On Motion for Rehearing.
HAWKINS, J.[7] The state has filed a motion for rehearing in which it is urgently insisted that our original opinion is wrong where we held that, if prosecutrix had engaged in an act of intercourse with appellant at a time prior to the act elected by the state upon which to seek conviction, she was not of “previous chaste character.”

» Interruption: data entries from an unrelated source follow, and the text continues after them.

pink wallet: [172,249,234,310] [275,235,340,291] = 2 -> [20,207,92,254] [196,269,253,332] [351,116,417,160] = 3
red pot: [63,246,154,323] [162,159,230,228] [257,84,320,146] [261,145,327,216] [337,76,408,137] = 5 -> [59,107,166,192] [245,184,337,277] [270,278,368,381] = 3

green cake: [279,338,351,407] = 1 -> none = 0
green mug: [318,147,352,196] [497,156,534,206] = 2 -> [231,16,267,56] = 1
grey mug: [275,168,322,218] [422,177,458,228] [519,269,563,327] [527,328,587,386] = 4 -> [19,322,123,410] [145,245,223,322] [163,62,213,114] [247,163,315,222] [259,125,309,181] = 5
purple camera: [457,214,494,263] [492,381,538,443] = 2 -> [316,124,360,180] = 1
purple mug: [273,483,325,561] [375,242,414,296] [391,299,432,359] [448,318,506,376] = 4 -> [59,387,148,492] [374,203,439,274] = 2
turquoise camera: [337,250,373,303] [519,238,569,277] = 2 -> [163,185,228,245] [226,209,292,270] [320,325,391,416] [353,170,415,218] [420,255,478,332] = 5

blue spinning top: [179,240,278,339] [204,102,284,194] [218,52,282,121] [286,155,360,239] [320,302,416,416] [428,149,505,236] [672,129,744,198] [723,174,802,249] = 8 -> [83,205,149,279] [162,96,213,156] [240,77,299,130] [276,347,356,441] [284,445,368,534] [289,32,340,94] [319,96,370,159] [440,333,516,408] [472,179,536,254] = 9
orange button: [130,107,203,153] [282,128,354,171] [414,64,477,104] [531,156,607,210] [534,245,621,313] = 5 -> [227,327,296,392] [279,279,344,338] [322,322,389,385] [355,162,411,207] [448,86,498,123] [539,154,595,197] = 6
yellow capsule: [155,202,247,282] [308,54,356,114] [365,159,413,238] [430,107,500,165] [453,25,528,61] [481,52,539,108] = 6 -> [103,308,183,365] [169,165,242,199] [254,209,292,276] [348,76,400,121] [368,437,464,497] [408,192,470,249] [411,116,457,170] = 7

The argument advanced that a man who *292liad brought about the defilement of a virtuous girl should not he permitted to hide behind his own wrong appeals very strongly to us as individuals, as it naturally does to any man who has at heart the preservation of the purity of womanhood, and the punishment for its violation. But if we surrendered to our feelings, following the promptings of desire, and changed our former ruling, we cannot see it otherwise than that we would be arrogating to ourselves legislative functions, and in effect, by judicial construction, write into the law something which might with propriety have been incorporated by the Legislature, but was omitted by it.
The last sentence of article 1063, P. C., defining rape, as amended at the Fourth called session of the Thirty-Fifth Legislature (Acts 35th Deg. [1918] c. 50), reads as follows:
“Provided, that if the woman is fifteen years of age or over, the defendant may show in consent cases, she was not of previous chaste character as a defense.”
It seems to us that any other conclusion than heretofore announced would be to read into the law by judicial construction a further proviso “that such defense should not be available to an accused if he was the author of the woman’s unchastity.” 'Sentiment and reverence for virtue has a strong impelling force in that direction, but recognition of our duty to declare the law as written, rather than as we might wish it to be, draws the other way.
The Legislature uses the words “previous chaste character.” When we determine at what time an unmarried woman becomes “unchaste” then the controlling question in this case is settled. The word “chaste” is supposed to have been used by the Legislature in its ordinary meaning. It is not necessary to go to the text-writers and decisions of the courts to determine what the usual and ordinary meaning of “sexual purity” is. But, if we go to the decisions, our own court has settled it in construing the very statute now under consideration. In Norman v. State, 89 Tex. Cr. R. 330, 230 S. W. 991, it is said:
“A chaste woman, within the meaning of the law as applied to an unmarried woman, signifies one who has had no carnal knowledge of men. Cyc. of Law and Proc. vol. 6, p. 978;, Words and Phrases, Second Series, vol. 1, p. 652; State v. Kelley, 90 S. W. Rep. 834, 191 Mo. 680; Kerr v. U. S., 104 S. W. 809; Marshall v. Territory, 101 Pacific, 139.”
Being convinced that our original opinion properly construed the law as we find it written in our Code, the motion for rehearing is overruled.